MEMS sensors have greatly matured and proliferated in use amongst many disciplines. There has been great interest in MEMS thermal conductivity sensors due to the benefits of miniaturization: low cost, small device footprint, low power consumption, greater sensitivity, integration with on-chip circuitry, etc. which can be used to analyze a whole range of gas mixtures, provided that there are only two gases present and that the two gases have significantly different thermal conductivities. 

A single silicon wafer MEMS thermal conduction sensor has developed by the present author. The sensor consists of a heat transfer cavity with a flat bottom and an arbitrary plane shape, which is created in a silicon substrate. A heated resistor with a temperature dependence resistance is deposed on a thin film bridge, which is the top of the cavity. A heat sink is the flat bottom of the cavity and parallel to the bridge completely. The heat transfer from the heated resistor to the heat sink is modulated by the change of the thermal conductivity of the gas or gas mixture filled in the cavity. This change can be measured to determine the composition concentration of the gas mixture or the pressure of the air in a vacuum system.

In order to know the advantages of the present MEMS thermal conductivity sensors a comparison of several MEMS thermal conductivity sensors is made. The others MEMS thermal conductivity sensors were developed by Arndt et al’s and Hsiai et al’s.

 

1. Comparison and contrast between the Arndt et al.’ sensors and the present sensors are shown in Fig.1. Several significant differences between them can be found from the comparison and contrast. These significant differences include the follows:

(1) The Arndt et al.’ sensors are not single silicon wafer MEMS thermal conduction sensors. Actually it is constructed by three wafer including one base plate and two porous cover plates. In contrast, the present sensors are single wafer MEMS thermal conduction sensors that are constructed from single silicon wafers.

(2) The heat transfer cavity of the Arndt et al.’ sensors can not be arbitrary shape because it is formed by KOH etching that limits the shape of the cavity to be bounded by the (111) crystal planes of the silicon wafer. Compared with the Arndt et al.’ sensors, the heat transfer cavity of the present sensors can be arbitrary shape because it is by anodization in HF solution which is not governed by the crystal structure of the silicon wafer.

(3) The side wall of the heat transfer cavity of the Arndt et al.’ sensors can not be curved due to limitation of the crystal structure of the silicon wafer. On the contrary, the side wall of the heat transfer cavity of the present sensors can be curved due to its formation without limitation of the crystal structure of the silicon wafer.

(4) The Arndt et al.’ sensors have two heat transfer cavities with one on the top of the base plate and the other on the bottom of the base plate. Unlike the Arndt et al.’ sensors, the present sensors only have one heat transfer cavity.

### Recorded information
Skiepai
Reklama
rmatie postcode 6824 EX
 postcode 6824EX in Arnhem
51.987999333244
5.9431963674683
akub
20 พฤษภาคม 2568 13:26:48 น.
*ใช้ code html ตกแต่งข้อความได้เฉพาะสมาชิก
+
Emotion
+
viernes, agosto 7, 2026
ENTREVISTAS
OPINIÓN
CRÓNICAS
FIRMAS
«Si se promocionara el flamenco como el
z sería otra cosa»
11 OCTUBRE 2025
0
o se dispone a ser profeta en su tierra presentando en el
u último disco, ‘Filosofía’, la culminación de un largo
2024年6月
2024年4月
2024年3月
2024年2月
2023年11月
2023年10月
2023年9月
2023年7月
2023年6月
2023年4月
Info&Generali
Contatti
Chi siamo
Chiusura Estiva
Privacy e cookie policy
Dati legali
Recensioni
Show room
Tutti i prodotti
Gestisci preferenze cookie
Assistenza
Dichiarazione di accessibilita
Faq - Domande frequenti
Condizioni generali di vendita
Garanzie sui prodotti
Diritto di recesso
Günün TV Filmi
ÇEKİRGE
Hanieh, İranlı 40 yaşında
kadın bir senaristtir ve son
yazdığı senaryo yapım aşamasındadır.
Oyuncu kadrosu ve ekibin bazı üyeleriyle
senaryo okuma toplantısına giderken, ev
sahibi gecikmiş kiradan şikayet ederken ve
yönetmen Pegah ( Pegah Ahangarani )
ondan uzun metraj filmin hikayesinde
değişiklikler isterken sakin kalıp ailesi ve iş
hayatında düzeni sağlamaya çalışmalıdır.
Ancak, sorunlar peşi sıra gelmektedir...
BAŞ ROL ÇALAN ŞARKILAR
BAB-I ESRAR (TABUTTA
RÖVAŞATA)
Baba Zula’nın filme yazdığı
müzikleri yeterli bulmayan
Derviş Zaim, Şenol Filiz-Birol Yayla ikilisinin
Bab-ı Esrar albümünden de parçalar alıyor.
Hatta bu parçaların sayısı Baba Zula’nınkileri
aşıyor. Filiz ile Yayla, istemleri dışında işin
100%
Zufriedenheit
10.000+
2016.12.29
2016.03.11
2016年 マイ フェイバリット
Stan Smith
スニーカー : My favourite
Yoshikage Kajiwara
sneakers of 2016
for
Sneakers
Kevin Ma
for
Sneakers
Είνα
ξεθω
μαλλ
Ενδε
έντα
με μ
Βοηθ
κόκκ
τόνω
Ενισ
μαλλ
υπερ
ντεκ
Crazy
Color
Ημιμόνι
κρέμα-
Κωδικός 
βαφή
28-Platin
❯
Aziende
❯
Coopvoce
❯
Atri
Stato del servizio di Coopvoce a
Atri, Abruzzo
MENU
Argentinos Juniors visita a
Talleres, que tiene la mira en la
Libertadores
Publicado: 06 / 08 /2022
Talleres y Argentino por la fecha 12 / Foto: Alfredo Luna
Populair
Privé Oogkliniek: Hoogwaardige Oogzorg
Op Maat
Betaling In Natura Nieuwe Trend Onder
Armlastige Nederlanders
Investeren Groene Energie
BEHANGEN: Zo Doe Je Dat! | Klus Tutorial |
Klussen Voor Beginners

### Problems to work on
[1] Please decide whether each statement agrees with the MEMS sensor excerpt, answering yes or no and quoting the words that settle it: (a) The present sensors are made from a single silicon wafer. (b) The cavity of the Arndt et al. sensors is formed by anodization in HF solution. (c) The present sensors have two heat transfer cavities.
[2] From the MEMS sensor excerpt, extract word for word the passage from "In order to" to "Hsiai et al’s.".

### Responses in order
[1]
(a) Yes: "the present sensors are single wafer MEMS thermal conduction sensors that are constructed from single silicon wafers"
(b) No: "it is formed by KOH etching that limits the shape of the cavity"
(c) No: "the present sensors only have one heat transfer cavity"

[2]
In order to know the advantages of the present MEMS thermal conductivity sensors a comparison of several MEMS thermal conductivity sensors is made. The others MEMS thermal conductivity sensors were developed by Arndt et al’s and Hsiai et al’s.